Complaints against judges to be addressed in far-reaching Bill
MINISTER for Justice Dermot Ahern will unveil far-reaching changes to how the judiciary operates with the publication today of the long-awaited Judicial Council Bill.
The Bill will provide for the establishment of two new bodies – a Judicial Council, to promote education and the independence of the judiciary, and a Judicial Conduct Committee, which will include a mechanism for dealing with complaints against judges.
Until now there has been no procedure, short of a resolution of both Houses of the Oireachtas to remove a judge from office, to deal with allegations of judicial misconduct.
A number of controversies, including the “Sheedy affair”, where a young man convicted of drunk driving was released early, and the case of Judge Brian Curtin – who was acquitted without the case going to hearing of child pornography charges due to a warrant defect – highlighted the lack of a mechanism for dealing with such allegations.
The proposed Bill will establish a Judicial Council composed of all members of the judiciary, to promote high standards, provide continuing education and promote the independence of the judiciary. It will be an independent legal entity, with a nine-member board. The board will appoint a secretary who will be the accounting officer reporting to the Committee on Public Accounts and the council will have its own staff, subject to agreement with the Ministers for Justice and Finance.
The Judicial Studies Institute, which at the moment organises conferences for members of the judiciary, will become a committee of the council, with an extended remit for continuing judicial education.
Judicial support committees will also be established to service the judges of the different jurisdictions.

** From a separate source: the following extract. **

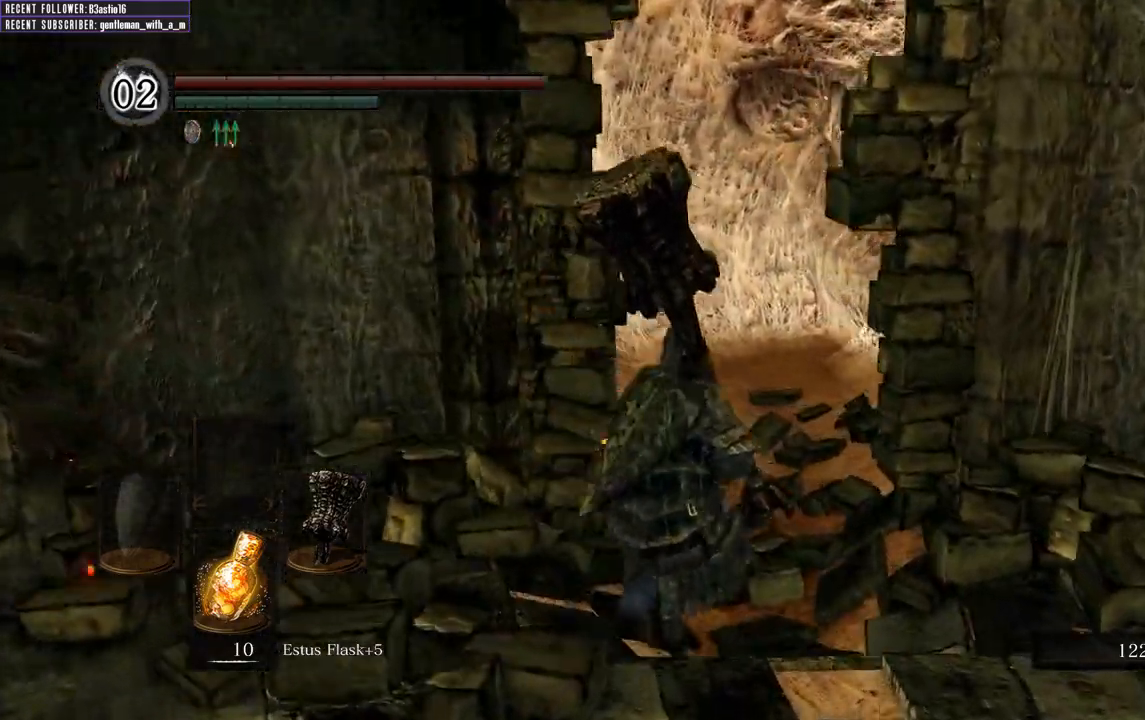
{"buttons": ["B"], "left_stick": "up", "right_stick": "center", "events": [[17, "right_stick", "center"]]}
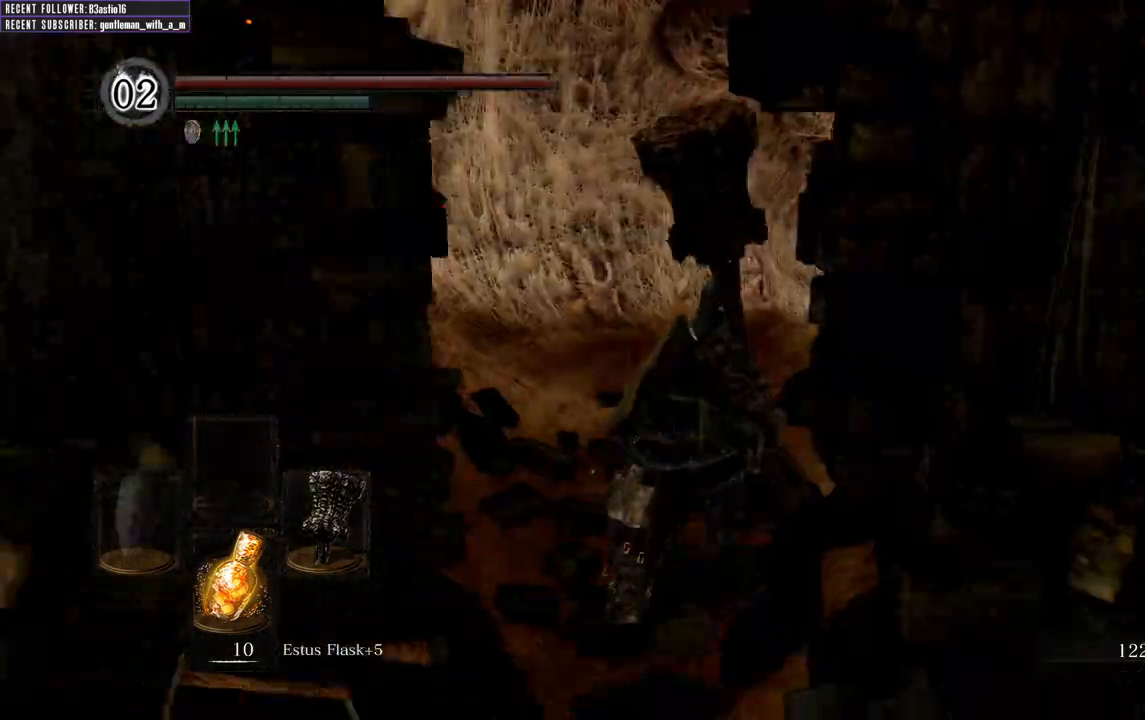
{"buttons": ["B"], "left_stick": "up", "right_stick": "center", "events": []}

The Bill will also establish a Judicial Conduct Committee, with lay participation, which will examine allegations against judges in relation to their conduct both on and off the bench and provide for a range of sanctions. Under the Constitution the dismissal of a judge remains the prerogative of the Oireachtas.
The Judicial Conduct Committee will be made up of eight judges and three lay members appointed by the Government. It will draw up draft guidelines for judicial ethics and conduct and make regulations setting procedures for the investigation of complaints. These will be laid before both Houses of the Oireachtas.

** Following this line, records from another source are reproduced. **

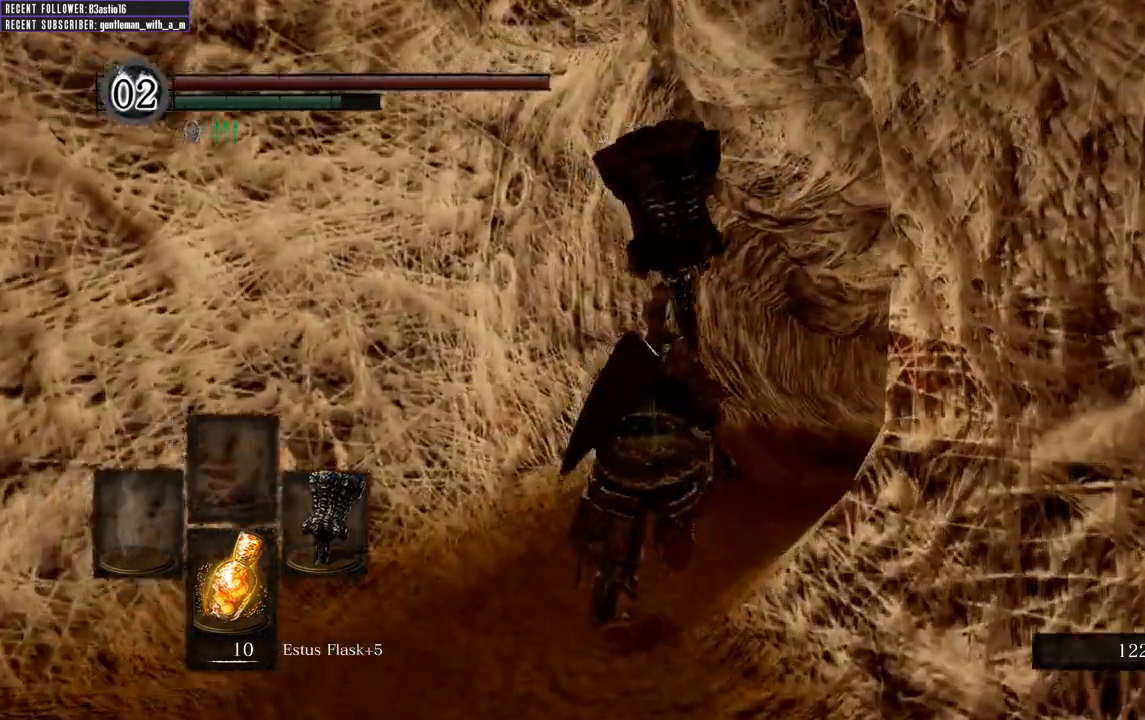
{"buttons": ["B"], "left_stick": "up", "right_stick": "center", "events": []}
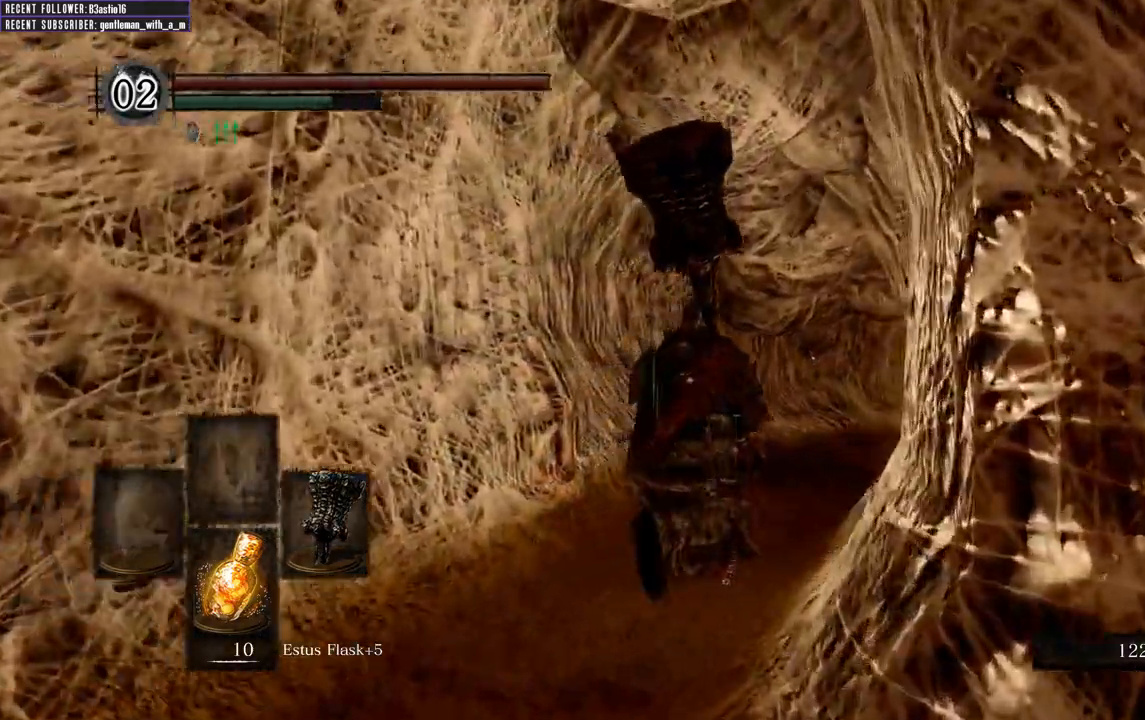
{"buttons": ["B"], "left_stick": "up", "right_stick": "center", "events": []}
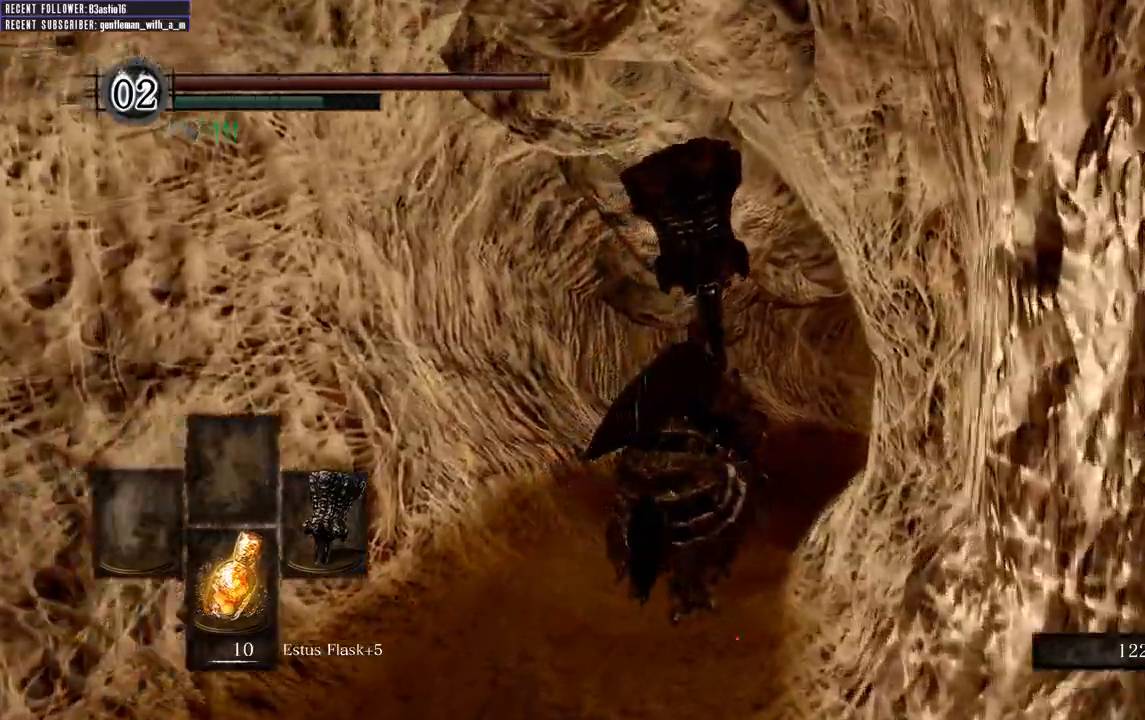
{"buttons": ["B"], "left_stick": "up", "right_stick": "center", "events": []}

The committee will either refer a complaint for informal investigation or establish a panel of inquiry to conduct a formal investigation. If this finds the complaint justified the panel will have a number of recommendations open to it.
One of the matters provided for in the Bill is the investigation of the mental or physical health of a judge.
The Judicial Conduct Committee will have the powers of the High Court in compelling witnesses and ensuring the production of documents. All investigations will be carried out in private, and neither the identity of the complainant or the judge may be made public.
The Bill follows 11 years of deliberation and discussion by both the judiciary and politicians, on foot of a proposal from the Working Group on a Courts Commission in 1999.